All seven nuclear power reactors in Belgium are of PWR type, with UO2 as fuel (MOX was used in Doel 3 and Tihange 2 until the end of the 1990s). They account for a total of 5943 MWe of installed power, and are distributed as follows:

  • Doel 1 – 2 loops, 433 MWe, commissioned in 1975;
  • Doel 2 – 2 loops, 433 MWe, commissioned in 1975;
  • Doel 3 – 3 loops, 1006 MWe, commissioned in 1982;
  • Doel 4 – 3 loops, 1047 MWe, commissioned in 1985;
  • Tihange 1 – 3 loops, 962 MWe, commissioned in 1975;
  • Tihange 2 – 3 loops, 1008 MWe, commissioned in 1983;
  • Tihange 3 – 3 loops, 1054 MWe, commissioned in 1985.

Nuclear power in Belgium also stands for:

  • 2000 direct jobs out of a total of 4500 for the entire nuclear industry;
  • 2 million hours of subcontracted work, on average per year;
  • More than 100 million euros in annual investments.

Nuclear Outlook in Belgium

In February 2003, the law that transcribes the will of the Belgian government to stop production of electricity from nuclear power plants in Belgium was published in the Moniteur belge – Belgisch Staatsblad.
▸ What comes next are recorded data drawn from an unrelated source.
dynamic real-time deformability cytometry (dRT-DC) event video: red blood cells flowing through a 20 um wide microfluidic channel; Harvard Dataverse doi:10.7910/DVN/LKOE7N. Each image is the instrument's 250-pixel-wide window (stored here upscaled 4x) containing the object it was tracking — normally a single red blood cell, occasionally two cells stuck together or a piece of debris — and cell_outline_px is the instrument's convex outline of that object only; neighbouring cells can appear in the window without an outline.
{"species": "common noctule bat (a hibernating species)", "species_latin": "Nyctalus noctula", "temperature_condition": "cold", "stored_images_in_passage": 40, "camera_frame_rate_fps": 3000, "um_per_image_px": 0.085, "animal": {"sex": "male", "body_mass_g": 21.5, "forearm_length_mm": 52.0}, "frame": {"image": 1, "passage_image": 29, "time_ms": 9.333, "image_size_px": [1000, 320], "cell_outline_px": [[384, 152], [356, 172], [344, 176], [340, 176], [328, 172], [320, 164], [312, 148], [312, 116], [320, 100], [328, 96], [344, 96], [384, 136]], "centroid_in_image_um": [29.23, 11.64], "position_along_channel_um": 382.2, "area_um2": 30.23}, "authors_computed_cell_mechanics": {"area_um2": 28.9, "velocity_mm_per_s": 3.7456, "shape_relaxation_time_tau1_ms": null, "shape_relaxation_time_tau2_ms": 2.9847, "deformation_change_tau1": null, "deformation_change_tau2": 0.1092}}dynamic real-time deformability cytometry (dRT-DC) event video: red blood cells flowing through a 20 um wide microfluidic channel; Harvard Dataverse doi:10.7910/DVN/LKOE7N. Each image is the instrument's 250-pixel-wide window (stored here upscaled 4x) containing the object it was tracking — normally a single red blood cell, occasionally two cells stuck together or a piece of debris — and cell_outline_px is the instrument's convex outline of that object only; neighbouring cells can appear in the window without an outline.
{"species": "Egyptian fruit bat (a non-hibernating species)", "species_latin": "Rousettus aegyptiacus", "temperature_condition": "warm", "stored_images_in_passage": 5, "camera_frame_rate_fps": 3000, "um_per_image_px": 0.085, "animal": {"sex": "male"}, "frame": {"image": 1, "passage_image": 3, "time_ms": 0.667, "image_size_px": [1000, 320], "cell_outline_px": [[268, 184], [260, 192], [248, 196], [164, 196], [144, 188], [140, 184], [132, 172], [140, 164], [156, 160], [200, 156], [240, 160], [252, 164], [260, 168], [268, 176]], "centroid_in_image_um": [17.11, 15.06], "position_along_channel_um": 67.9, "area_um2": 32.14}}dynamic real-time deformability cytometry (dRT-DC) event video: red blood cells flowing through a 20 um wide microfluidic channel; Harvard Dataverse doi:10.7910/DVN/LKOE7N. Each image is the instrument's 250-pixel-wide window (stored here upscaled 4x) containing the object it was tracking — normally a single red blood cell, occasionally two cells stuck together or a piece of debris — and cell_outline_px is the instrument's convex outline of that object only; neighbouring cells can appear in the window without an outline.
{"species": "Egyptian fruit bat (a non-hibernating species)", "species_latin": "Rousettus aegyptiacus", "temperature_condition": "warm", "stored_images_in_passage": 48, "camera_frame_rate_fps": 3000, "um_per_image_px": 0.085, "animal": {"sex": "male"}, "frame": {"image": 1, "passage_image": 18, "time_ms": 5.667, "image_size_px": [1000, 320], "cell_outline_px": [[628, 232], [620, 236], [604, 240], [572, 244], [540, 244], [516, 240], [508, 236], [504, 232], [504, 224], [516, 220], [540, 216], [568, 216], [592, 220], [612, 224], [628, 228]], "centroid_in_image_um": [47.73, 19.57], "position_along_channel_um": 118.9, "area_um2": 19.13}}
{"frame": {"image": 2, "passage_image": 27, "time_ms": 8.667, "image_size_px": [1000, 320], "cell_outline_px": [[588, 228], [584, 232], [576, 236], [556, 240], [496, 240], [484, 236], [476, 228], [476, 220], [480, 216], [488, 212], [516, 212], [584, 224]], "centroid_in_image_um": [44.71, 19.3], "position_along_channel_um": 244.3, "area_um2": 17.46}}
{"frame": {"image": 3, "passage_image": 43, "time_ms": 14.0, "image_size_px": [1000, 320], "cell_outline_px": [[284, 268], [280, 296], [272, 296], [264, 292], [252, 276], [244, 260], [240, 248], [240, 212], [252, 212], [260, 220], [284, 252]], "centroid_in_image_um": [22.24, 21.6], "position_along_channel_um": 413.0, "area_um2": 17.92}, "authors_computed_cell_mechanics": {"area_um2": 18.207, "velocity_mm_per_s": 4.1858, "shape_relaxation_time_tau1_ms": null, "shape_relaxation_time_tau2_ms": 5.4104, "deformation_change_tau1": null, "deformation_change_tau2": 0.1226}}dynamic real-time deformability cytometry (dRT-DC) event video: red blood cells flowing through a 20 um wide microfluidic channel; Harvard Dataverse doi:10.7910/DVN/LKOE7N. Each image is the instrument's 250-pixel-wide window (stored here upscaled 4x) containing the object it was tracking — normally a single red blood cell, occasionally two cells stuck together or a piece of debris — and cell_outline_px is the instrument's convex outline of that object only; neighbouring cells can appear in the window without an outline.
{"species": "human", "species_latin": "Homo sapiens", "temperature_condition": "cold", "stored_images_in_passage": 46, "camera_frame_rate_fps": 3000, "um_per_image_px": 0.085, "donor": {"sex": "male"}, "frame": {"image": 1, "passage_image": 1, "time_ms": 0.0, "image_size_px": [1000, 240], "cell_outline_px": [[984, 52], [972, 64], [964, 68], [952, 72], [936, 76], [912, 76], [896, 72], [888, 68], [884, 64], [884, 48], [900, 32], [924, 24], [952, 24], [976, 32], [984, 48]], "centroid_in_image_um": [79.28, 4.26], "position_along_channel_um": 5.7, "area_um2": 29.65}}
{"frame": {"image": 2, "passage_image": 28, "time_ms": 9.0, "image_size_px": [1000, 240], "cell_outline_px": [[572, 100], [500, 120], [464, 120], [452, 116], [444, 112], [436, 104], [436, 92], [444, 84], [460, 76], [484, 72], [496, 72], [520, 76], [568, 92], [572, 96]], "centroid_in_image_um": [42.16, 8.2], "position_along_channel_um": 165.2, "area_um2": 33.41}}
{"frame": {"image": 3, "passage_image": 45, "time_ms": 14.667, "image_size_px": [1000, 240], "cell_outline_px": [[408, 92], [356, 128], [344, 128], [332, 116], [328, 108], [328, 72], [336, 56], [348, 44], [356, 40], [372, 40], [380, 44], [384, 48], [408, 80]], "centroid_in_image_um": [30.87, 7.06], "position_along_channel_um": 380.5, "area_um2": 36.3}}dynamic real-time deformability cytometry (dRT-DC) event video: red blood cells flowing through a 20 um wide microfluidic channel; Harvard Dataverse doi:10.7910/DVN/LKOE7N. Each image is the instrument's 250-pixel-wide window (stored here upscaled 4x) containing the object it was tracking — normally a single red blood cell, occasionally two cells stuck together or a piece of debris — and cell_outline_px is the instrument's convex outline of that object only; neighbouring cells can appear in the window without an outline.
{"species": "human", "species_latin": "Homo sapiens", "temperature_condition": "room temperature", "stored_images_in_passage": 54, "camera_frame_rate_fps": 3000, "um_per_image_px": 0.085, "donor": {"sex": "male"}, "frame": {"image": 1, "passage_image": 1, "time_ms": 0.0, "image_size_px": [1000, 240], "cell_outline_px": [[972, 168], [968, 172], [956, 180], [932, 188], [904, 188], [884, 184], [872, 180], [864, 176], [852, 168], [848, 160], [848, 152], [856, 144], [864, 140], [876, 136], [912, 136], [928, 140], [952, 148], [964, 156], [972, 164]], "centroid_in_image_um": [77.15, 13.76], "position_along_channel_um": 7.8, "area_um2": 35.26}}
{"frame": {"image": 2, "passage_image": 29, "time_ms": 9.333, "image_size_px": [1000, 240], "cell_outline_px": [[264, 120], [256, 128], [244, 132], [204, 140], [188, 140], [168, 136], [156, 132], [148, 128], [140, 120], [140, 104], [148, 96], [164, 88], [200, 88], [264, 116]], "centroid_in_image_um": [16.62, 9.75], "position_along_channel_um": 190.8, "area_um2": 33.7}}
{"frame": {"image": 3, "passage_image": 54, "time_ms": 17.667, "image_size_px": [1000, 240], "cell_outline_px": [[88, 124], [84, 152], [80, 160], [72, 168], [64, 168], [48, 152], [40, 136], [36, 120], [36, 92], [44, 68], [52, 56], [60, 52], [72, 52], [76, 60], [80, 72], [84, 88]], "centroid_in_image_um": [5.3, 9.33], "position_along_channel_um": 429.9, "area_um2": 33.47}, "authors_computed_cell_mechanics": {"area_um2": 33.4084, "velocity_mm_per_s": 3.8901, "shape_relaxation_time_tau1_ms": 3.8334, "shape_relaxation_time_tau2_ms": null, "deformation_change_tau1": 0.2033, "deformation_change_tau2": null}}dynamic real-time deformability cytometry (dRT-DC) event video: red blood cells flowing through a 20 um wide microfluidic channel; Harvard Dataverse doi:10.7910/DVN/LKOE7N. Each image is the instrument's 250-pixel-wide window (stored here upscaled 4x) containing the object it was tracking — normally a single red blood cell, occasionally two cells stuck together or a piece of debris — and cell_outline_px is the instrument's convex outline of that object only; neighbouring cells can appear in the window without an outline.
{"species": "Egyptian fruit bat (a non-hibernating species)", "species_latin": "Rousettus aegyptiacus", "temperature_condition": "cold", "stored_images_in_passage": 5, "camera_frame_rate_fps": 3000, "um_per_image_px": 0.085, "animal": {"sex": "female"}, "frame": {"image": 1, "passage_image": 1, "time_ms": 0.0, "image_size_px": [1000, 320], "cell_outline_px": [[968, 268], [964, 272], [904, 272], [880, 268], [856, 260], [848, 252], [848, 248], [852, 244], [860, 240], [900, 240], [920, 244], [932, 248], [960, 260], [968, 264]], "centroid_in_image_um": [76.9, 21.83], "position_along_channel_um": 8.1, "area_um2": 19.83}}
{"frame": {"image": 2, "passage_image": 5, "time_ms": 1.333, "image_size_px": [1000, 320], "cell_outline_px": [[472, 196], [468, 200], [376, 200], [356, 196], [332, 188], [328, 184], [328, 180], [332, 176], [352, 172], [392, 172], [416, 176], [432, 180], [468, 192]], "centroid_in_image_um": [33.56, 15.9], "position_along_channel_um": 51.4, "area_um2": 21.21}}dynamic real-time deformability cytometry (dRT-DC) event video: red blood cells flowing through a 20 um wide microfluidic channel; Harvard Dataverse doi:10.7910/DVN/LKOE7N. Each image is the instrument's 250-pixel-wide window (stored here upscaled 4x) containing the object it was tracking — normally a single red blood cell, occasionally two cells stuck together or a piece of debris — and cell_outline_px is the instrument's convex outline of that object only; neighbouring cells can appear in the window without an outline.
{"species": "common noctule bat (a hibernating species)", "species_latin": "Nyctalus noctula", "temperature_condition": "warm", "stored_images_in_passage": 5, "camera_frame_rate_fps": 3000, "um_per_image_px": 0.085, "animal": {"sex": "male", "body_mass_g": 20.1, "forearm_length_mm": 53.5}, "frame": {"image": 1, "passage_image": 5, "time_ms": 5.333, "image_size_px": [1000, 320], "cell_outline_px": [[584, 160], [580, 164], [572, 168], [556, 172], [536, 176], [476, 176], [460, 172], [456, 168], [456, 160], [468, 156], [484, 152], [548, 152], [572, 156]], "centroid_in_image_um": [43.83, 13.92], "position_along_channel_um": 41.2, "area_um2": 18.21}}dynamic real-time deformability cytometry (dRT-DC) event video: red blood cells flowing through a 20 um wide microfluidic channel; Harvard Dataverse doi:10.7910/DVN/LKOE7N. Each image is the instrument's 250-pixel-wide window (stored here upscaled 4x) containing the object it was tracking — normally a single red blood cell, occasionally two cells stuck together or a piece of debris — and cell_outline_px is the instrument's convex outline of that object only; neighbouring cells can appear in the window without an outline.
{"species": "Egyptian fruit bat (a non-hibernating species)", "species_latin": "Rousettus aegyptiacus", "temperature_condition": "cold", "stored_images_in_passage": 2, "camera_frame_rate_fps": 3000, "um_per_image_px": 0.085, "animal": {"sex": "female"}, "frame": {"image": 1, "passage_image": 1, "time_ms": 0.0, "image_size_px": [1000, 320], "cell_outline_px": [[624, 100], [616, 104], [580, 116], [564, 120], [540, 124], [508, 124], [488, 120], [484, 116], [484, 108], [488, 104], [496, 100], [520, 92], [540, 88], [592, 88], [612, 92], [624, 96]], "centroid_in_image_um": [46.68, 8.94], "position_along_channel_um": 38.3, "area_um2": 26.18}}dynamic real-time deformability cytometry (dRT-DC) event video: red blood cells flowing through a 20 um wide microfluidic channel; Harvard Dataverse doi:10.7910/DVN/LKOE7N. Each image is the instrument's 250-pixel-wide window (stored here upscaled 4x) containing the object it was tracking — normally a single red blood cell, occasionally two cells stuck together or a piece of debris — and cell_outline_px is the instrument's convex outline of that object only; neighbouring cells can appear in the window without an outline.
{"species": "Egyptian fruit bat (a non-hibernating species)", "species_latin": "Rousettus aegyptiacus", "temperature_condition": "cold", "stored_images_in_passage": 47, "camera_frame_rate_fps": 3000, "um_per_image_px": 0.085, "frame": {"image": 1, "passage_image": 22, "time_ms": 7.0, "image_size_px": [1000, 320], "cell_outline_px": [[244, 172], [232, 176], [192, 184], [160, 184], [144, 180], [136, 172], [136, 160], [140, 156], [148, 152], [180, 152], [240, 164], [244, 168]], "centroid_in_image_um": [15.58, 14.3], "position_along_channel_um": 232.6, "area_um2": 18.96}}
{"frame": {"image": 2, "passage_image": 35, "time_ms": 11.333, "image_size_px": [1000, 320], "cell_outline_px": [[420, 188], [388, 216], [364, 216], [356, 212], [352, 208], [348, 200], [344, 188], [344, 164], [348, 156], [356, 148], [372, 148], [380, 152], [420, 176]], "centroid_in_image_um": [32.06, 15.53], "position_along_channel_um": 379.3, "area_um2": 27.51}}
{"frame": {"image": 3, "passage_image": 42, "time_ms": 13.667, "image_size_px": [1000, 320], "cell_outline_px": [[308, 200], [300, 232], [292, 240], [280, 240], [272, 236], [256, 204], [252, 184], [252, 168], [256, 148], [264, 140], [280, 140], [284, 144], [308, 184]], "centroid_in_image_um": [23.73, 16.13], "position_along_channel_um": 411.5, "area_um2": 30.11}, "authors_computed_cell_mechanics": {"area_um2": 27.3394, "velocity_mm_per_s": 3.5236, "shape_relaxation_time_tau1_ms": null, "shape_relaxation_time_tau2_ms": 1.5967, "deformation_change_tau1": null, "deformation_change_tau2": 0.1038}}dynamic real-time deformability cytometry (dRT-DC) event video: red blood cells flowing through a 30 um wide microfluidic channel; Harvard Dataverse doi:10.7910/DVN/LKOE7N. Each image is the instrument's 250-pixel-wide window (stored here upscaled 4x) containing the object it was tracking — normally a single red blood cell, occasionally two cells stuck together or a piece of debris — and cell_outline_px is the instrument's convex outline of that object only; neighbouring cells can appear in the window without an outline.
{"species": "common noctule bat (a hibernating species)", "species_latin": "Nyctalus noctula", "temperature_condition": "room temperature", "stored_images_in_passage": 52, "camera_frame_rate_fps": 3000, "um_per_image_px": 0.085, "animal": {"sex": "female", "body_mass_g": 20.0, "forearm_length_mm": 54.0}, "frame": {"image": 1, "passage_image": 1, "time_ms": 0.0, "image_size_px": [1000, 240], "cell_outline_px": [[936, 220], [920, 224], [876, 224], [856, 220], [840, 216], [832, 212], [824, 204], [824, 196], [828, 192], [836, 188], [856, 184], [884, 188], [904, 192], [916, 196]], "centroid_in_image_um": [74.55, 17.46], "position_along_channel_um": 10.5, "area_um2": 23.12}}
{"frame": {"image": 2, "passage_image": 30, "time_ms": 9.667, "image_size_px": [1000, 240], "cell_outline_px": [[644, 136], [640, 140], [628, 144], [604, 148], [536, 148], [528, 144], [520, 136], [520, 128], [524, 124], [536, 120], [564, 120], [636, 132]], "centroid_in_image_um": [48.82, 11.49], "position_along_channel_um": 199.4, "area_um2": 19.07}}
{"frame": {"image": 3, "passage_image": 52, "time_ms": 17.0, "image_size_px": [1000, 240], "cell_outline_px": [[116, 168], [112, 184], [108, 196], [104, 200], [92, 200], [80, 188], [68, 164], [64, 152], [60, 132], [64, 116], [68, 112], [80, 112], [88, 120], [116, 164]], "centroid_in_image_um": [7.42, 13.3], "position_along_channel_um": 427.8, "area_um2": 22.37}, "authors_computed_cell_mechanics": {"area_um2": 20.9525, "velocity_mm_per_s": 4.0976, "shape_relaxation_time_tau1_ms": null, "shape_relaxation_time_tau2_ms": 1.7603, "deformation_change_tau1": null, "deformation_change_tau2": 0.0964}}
In practical terms, the new law provides for the shutdown of the 7 nuclear reactors in operation in Belgium after a maximum period of 40 years from the date of their commissioning, i.e. in 2015 for the first reactors Doel 1/2 and Tihange 1, in 2022-2023 for Doel 3 and Tihange 2, and in 2025 for Doel 4 and Tihange 3. However, the law stipulates that an exception may be granted in cases of force majeure (e.g. security of energy supply).

This was the case for Doel 1/2 and Tihange 1, whose operation was extended until 2025. Today, the federal government organises a public consultation regarding a potential further extension. More information here.

It is important to remember that this is a political decision. Indeed, no legal lifetime is mentioned in the operating licences for Belgian nuclear power plants. A number of people question the realism of this decision. First of all because it does not provide for any credible alternative to nuclear electricity production (which accounts for 50% of Belgian production), but also because it would have negative consequences for Belgium, whether in economic, environmental (Kyoto Protocol) or security of supply terms.